Publicado em 17/04/2014 19:11 e atualizado em 18/04/2014 21:17 1375 exibições
Feijão: números para a produção da segunda safra estão superestimados pela Conab. Oferta para o segundo semestre será menor que a prevista e preços podem disparar. No entanto, concentração de oferta no início da colheita em maio, deve pressionar os preços.

Os números da produção de feijão foram discutidos durante a Reunião da Câmara Setorial do Feijão em Brasília, no último dia 16.

De acordo com o analista de mercado Marcelo Lüders, da Correpar, as análises apresentadas pela Conab, que apontam para um volume de 1,4 milhão de toneladas, criaram polêmica. "Temos discutido com a Conab e com o IBGE que não é mais possível fazer uma só análise para todos os feijões... Quando você olha para esse número, de 1,4 milhão de toneladas, dá impressão que as coisas estão resolvidas e que o segundo semestre vai ter tranquilidade de abastecimento, mas quando você olha mais de perto, vê que não é assim". 

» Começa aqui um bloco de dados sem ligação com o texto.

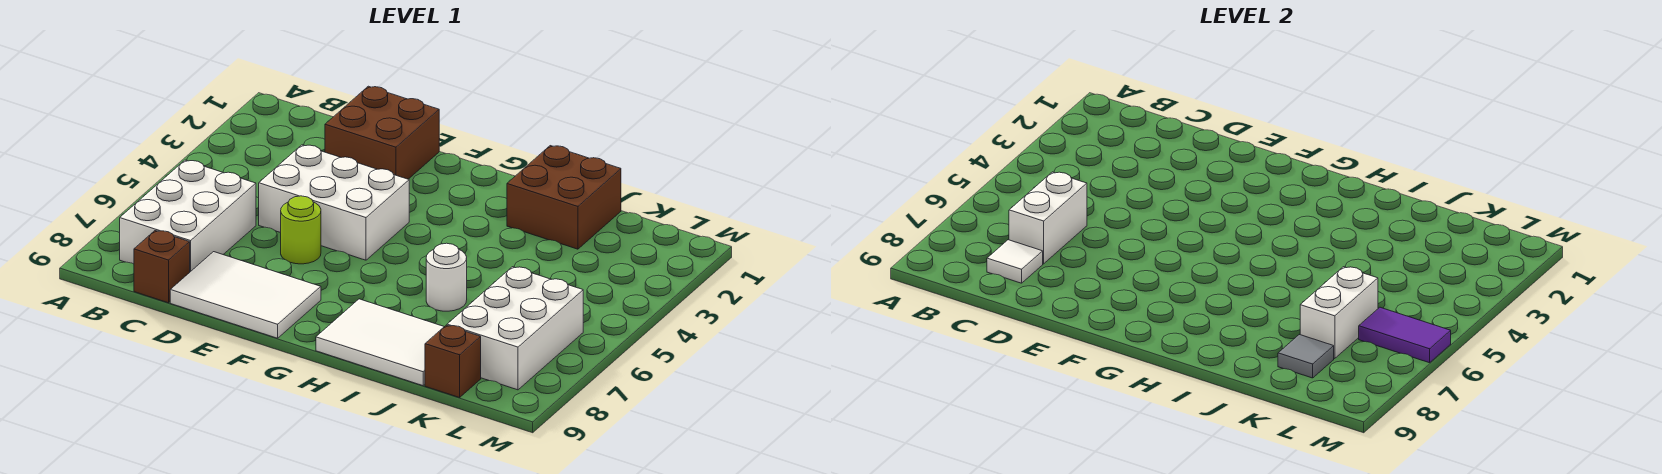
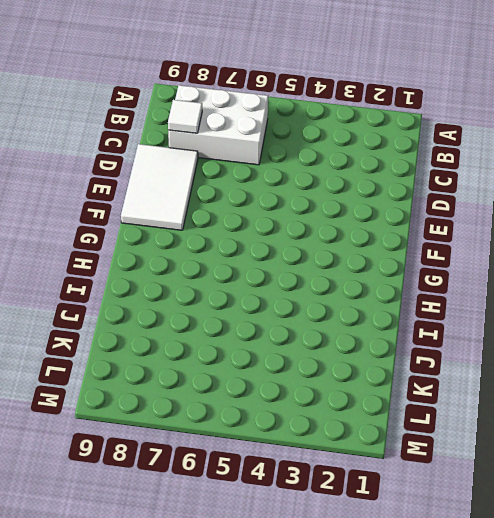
none -> brown 1x1 brick [134,231,190,303]
none -> brown 2x2 brick [325,86,439,179]
none -> white 2x3 brick [259,145,409,260]

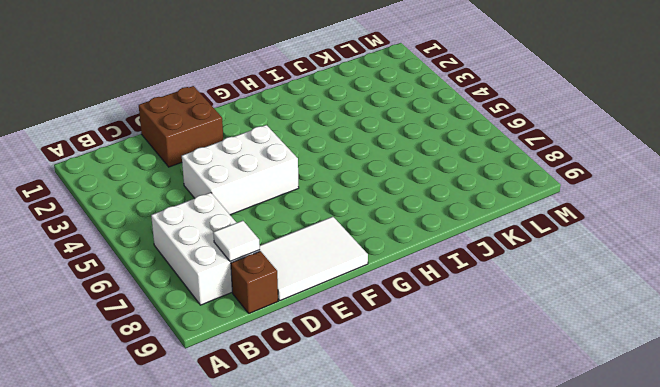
none -> lime 1x1 round brick [281,196,321,264]
none -> white 2x3 tile [316,299,444,386]
none -> brown 2x2 brick [507,146,621,249]

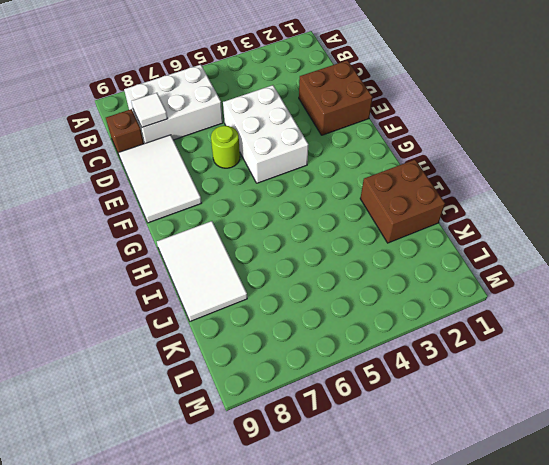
none -> white 1x1 round brick [426,243,467,311]
none -> white 2x3 brick [447,267,583,390]
none -> brown 1x1 brick [425,325,481,398]

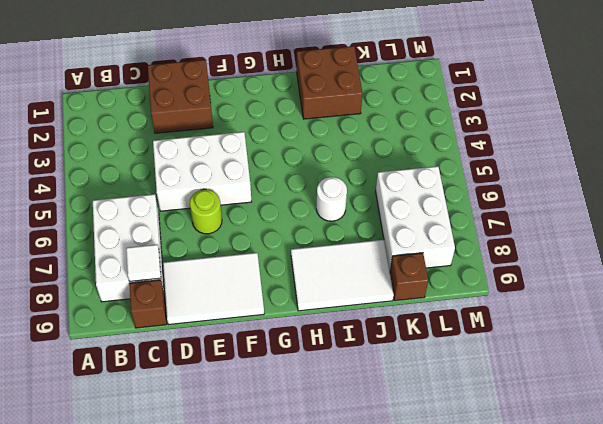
none -> white 1x2 brick [1009,172,1087,264]
none -> white 1x2 brick [1300,267,1378,359]
none -> grey 1x1 tile [1278,335,1334,378]

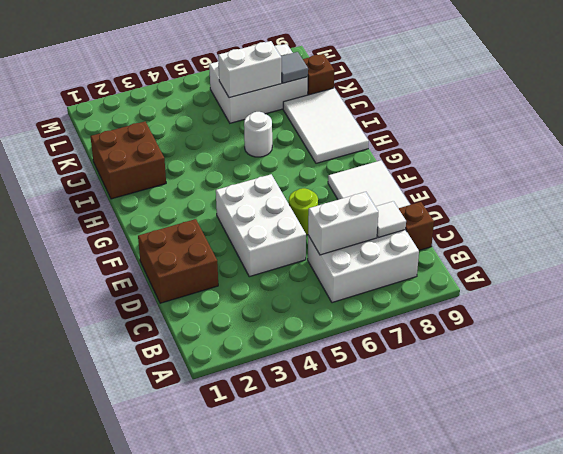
none -> purple 1x2 tile [1359,307,1451,363]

Lüders explica que, considerando a produtividade, a safra deverá ser em torno de 1,1 milhões de toneladas, além disso, é preciso diferenciar o volume de produção de cada tipo de feijão. "Por que a gente briga tanto por esses números? Porque o produtor que busca os números da Conab ou encontra esses números na mídia em geral, que não é especializada, ele decide que não vai plantar feijão, pois parece um mal negócio, ele vai plantar outra coisa". Segundo o analista, do 1,4 milhão de toneladas, somente em torno de 600 mil são feijão carioca, a variedade mais consumida no país, portanto, há risco de desabastecimento.

Durante o período de colheita, entre o final de mês de maio e início de junho, acontece uma concentração de oferta no mercado, fazendo com que os preços caiam.